Exercise brief
Pick out every line in the material below that contains the string "instances", and copy each one.

━━━ Data rows ━━━

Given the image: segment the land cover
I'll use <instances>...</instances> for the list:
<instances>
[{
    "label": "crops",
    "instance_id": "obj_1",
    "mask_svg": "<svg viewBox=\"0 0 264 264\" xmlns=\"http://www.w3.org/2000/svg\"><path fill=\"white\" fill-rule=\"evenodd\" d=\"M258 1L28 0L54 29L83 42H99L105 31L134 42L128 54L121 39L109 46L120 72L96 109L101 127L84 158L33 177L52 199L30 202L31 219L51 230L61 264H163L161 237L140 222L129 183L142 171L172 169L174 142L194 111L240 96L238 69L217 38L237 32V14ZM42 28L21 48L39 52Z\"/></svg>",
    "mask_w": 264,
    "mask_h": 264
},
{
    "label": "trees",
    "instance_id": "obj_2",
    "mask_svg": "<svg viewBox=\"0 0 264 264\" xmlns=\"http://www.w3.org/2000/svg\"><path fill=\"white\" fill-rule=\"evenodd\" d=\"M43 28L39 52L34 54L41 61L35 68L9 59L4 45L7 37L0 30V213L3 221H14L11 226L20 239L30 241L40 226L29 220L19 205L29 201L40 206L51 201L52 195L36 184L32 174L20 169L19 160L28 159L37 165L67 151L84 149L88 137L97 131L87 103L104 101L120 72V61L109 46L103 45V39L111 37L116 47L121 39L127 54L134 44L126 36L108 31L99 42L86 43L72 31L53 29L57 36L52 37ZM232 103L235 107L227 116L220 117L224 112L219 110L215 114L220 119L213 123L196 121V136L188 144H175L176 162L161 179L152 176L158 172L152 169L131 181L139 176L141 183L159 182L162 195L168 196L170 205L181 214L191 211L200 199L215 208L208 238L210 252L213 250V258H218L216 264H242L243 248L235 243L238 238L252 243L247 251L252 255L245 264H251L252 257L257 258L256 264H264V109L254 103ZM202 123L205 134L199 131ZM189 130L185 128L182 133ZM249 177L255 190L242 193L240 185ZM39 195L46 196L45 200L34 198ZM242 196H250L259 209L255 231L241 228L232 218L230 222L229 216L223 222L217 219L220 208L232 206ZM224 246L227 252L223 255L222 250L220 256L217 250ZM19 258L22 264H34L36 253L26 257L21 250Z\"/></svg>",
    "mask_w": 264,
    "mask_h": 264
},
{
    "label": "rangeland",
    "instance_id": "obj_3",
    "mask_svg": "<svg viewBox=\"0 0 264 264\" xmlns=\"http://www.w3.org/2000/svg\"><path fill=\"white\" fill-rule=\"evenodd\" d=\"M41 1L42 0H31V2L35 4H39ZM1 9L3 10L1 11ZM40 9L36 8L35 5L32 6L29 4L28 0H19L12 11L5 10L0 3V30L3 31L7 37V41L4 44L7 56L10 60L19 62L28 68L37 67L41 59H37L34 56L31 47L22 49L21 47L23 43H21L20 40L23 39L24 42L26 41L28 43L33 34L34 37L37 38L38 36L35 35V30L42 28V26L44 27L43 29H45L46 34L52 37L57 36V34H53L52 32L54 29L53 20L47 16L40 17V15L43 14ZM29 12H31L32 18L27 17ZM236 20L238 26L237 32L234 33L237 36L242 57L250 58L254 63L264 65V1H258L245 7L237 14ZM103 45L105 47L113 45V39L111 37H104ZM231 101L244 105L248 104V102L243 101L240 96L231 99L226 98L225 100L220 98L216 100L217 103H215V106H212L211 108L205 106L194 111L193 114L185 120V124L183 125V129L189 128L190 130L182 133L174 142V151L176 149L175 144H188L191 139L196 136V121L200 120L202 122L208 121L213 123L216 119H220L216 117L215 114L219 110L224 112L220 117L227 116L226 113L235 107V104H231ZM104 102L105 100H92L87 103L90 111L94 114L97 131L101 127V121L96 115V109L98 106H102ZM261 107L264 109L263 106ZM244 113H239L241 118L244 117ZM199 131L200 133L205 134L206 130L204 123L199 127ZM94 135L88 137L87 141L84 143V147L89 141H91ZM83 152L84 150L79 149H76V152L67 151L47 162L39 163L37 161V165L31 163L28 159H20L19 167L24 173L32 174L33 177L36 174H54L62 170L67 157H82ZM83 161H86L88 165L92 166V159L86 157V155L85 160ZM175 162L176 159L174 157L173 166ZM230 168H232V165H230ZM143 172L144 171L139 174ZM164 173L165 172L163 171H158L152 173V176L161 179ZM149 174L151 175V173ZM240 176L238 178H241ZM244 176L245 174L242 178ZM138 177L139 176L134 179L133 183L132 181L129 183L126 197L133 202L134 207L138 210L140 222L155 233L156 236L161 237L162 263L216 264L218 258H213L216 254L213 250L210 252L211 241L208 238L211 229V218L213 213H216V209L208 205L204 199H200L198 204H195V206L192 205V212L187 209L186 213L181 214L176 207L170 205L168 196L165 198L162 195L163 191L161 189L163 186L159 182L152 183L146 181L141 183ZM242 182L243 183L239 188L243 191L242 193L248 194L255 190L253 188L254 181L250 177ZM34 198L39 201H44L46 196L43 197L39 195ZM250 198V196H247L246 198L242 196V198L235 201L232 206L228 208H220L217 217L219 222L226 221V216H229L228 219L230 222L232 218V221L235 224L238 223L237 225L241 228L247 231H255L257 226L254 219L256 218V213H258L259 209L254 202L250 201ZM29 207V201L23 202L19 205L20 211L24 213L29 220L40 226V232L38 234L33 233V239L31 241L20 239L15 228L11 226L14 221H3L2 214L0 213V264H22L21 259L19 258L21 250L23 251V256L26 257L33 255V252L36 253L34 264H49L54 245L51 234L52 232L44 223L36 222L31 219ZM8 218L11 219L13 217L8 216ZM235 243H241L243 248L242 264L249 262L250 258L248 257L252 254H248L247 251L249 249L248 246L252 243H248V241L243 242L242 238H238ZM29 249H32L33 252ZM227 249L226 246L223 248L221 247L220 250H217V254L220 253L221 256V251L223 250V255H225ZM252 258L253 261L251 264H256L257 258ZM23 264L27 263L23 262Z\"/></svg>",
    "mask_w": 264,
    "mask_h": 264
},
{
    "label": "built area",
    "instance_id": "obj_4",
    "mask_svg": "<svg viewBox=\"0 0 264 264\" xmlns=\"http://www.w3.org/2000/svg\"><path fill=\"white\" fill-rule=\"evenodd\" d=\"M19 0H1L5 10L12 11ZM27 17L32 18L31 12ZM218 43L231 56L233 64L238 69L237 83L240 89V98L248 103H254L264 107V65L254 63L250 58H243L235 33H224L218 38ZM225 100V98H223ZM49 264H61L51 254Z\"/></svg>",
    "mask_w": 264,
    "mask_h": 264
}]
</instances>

━━━

Problem solution
I'll use <instances>...</instances> for the list:
<instances>
</instances>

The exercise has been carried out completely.